Saved entries:
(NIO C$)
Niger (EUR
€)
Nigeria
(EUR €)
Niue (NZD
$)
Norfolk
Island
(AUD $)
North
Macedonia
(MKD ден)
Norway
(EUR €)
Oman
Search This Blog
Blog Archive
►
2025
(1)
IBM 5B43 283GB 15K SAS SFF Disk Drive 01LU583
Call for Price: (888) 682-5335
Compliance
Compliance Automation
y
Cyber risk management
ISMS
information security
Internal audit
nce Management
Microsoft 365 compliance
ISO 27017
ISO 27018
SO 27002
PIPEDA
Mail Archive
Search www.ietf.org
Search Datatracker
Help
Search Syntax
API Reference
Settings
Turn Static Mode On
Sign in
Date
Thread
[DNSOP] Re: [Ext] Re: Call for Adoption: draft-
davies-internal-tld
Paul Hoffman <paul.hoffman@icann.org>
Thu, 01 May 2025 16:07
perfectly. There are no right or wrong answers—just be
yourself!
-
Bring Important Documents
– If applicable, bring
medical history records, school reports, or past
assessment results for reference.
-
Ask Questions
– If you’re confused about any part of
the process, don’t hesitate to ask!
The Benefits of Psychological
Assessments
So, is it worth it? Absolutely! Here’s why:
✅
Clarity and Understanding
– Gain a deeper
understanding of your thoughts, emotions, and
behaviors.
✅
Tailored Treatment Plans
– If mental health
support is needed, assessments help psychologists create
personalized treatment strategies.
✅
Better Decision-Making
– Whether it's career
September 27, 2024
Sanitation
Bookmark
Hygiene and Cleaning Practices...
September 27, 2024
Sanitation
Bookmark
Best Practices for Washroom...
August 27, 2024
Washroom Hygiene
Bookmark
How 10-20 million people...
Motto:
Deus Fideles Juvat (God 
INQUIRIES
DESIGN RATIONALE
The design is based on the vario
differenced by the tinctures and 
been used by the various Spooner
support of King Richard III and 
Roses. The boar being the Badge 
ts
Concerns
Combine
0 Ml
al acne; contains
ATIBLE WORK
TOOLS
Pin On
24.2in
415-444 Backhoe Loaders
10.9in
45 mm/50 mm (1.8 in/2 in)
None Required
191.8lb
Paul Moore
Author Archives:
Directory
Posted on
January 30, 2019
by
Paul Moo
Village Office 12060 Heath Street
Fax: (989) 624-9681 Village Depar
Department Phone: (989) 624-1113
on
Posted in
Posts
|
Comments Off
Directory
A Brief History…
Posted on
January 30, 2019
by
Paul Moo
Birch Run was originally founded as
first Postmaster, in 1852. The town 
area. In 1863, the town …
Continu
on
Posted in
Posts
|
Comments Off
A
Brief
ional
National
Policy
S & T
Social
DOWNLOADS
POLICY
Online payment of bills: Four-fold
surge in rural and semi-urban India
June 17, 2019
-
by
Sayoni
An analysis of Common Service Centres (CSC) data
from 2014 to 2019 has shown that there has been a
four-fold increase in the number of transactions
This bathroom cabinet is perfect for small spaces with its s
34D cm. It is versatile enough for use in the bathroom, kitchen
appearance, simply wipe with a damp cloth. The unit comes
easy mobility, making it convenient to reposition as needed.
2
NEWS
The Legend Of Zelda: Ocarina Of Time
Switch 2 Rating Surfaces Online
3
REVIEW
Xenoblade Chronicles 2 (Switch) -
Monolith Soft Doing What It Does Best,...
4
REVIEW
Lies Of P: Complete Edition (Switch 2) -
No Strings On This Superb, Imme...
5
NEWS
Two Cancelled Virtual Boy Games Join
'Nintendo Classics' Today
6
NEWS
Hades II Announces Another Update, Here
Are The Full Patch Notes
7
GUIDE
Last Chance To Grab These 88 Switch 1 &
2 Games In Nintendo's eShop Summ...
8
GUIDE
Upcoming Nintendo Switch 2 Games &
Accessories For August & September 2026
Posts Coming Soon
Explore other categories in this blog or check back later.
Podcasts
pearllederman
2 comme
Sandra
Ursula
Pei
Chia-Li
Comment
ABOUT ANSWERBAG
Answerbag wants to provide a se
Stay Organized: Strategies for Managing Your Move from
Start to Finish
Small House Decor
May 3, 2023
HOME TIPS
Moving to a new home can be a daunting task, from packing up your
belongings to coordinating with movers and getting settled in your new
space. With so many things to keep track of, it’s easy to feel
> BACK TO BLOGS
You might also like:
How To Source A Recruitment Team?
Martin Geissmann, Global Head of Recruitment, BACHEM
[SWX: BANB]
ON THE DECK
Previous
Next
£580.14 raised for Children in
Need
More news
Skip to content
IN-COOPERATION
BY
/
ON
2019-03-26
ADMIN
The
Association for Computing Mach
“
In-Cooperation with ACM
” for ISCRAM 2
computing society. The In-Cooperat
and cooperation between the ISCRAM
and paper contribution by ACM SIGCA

→ TO DO
Can you output every line of the data above as a JSON list of strings, with one string per line and any blank lines left out?

→ OUTPUT OF THE EXERCISE
[
  "(NIO C$)",
  "Niger (EUR",
  "€)",
  "Nigeria",
  "(EUR €)",
  "Niue (NZD",
  "$)",
  "Norfolk",
  "Island",
  "(AUD $)",
  "North",
  "Macedonia",
  "(MKD ден)",
  "Norway",
  "(EUR €)",
  "Oman",
  "Search This Blog",
  "Blog Archive",
  "►",
  "2025",
  "(1)",
  "IBM 5B43 283GB 15K SAS SFF Disk Drive 01LU583",
  "Call for Price: (888) 682-5335",
  "Compliance",
  "Compliance Automation",
  "y",
  "Cyber risk management",
  "ISMS",
  "information security",
  "Internal audit",
  "nce Management",
  "Microsoft 365 compliance",
  "ISO 27017",
  "ISO 27018",
  "SO 27002",
  "PIPEDA",
  "Mail Archive",
  "Search www.ietf.org",
  "Search Datatracker",
  "Help",
  "Search Syntax",
  "API Reference",
  "Settings",
  "Turn Static Mode On",
  "Sign in",
  "Date",
  "Thread",
  "[DNSOP] Re: [Ext] Re: Call for Adoption: draft-",
  "davies-internal-tld",
  "Paul Hoffman <paul.hoffman@icann.org>",
  "Thu, 01 May 2025 16:07",
  "perfectly. There are no right or wrong answers—just be",
  "yourself!",
  "-",
  "Bring Important Documents",
  "– If applicable, bring",
  "medical history records, school reports, or past",
  "assessment results for reference.",
  "-",
  "Ask Questions",
  "– If you’re confused about any part of",
  "the process, don’t hesitate to ask!",
  "The Benefits of Psychological",
  "Assessments",
  "So, is it worth it? Absolutely! Here’s why:",
  "✅",
  "Clarity and Understanding",
  "– Gain a deeper",
  "understanding of your thoughts, emotions, and",
  "behaviors.",
  "✅",
  "Tailored Treatment Plans",
  "– If mental health",
  "support is needed, assessments help psychologists create",
  "personalized treatment strategies.",
  "✅",
  "Better Decision-Making",
  "– Whether it's career",
  "September 27, 2024",
  "Sanitation",
  "Bookmark",
  "Hygiene and Cleaning Practices...",
  "September 27, 2024",
  "Sanitation",
  "Bookmark",
  "Best Practices for Washroom...",
  "August 27, 2024",
  "Washroom Hygiene",
  "Bookmark",
  "How 10-20 million people...",
  "Motto:",
  "Deus Fideles Juvat (God ",
  "INQUIRIES",
  "DESIGN RATIONALE",
  "The design is based on the vario",
  "differenced by the tinctures and ",
  "been used by the various Spooner",
  "support of King Richard III and ",
  "Roses. The boar being the Badge ",
  "ts",
  "Concerns",
  "Combine",
  "0 Ml",
  "al acne; contains",
  "ATIBLE WORK",
  "TOOLS",
  "Pin On",
  "24.2in",
  "415-444 Backhoe Loaders",
  "10.9in",
  "45 mm/50 mm (1.8 in/2 in)",
  "None Required",
  "191.8lb",
  "Paul Moore",
  "Author Archives:",
  "Directory",
  "Posted on",
  "January 30, 2019",
  "by",
  "Paul Moo",
  "Village Office 12060 Heath Street",
  "Fax: (989) 624-9681 Village Depar",
  "Department Phone: (989) 624-1113",
  "on",
  "Posted in",
  "Posts",
  "|",
  "Comments Off",
  "Directory",
  "A Brief History…",
  "Posted on",
  "January 30, 2019",
  "by",
  "Paul Moo",
  "Birch Run was originally founded as",
  "first Postmaster, in 1852. The town ",
  "area. In 1863, the town …",
  "Continu",
  "on",
  "Posted in",
  "Posts",
  "|",
  "Comments Off",
  "A",
  "Brief",
  "ional",
  "National",
  "Policy",
  "S & T",
  "Social",
  "DOWNLOADS",
  "POLICY",
  "Online payment of bills: Four-fold",
  "surge in rural and semi-urban India",
  "June 17, 2019",
  "-",
  "by",
  "Sayoni",
  "An analysis of Common Service Centres (CSC) data",
  "from 2014 to 2019 has shown that there has been a",
  "four-fold increase in the number of transactions",
  "This bathroom cabinet is perfect for small spaces with its s",
  "34D cm. It is versatile enough for use in the bathroom, kitchen",
  "appearance, simply wipe with a damp cloth. The unit comes",
  "easy mobility, making it convenient to reposition as needed.",
  "2",
  "NEWS",
  "The Legend Of Zelda: Ocarina Of Time",
  "Switch 2 Rating Surfaces Online",
  "3",
  "REVIEW",
  "Xenoblade Chronicles 2 (Switch) -",
  "Monolith Soft Doing What It Does Best,...",
  "4",
  "REVIEW",
  "Lies Of P: Complete Edition (Switch 2) -",
  "No Strings On This Superb, Imme...",
  "5",
  "NEWS",
  "Two Cancelled Virtual Boy Games Join",
  "'Nintendo Classics' Today",
  "6",
  "NEWS",
  "Hades II Announces Another Update, Here",
  "Are The Full Patch Notes",
  "7",
  "GUIDE",
  "Last Chance To Grab These 88 Switch 1 &",
  "2 Games In Nintendo's eShop Summ...",
  "8",
  "GUIDE",
  "Upcoming Nintendo Switch 2 Games &",
  "Accessories For August & September 2026",
  "Posts Coming Soon",
  "Explore other categories in this blog or check back later.",
  "Podcasts",
  "pearllederman",
  "2 comme",
  "Sandra",
  "Ursula",
  "Pei",
  "Chia-Li",
  "Comment",
  "ABOUT ANSWERBAG",
  "Answerbag wants to provide a se",
  "Stay Organized: Strategies for Managing Your Move from",
  "Start to Finish",
  "Small House Decor",
  "May 3, 2023",
  "HOME TIPS",
  "Moving to a new home can be a daunting task, from packing up your",
  "belongings to coordinating with movers and getting settled in your new",
  "space. With so many things to keep track of, it’s easy to feel",
  "> BACK TO BLOGS",
  "You might also like:",
  "How To Source A Recruitment Team?",
  "Martin Geissmann, Global Head of Recruitment, BACHEM",
  "[SWX: BANB]",
  "ON THE DECK",
  "Previous",
  "Next",
  "£580.14 raised for Children in",
  "Need",
  "More news",
  "Skip to content",
  "IN-COOPERATION",
  "BY",
  "/",
  "ON",
  "2019-03-26",
  "ADMIN",
  "The",
  "Association for Computing Mach",
  "“",
  "In-Cooperation with ACM",
  "” for ISCRAM 2",
  "computing society. The In-Cooperat",
  "and cooperation between the ISCRAM",
  "and paper contribution by ACM SIGCA"
]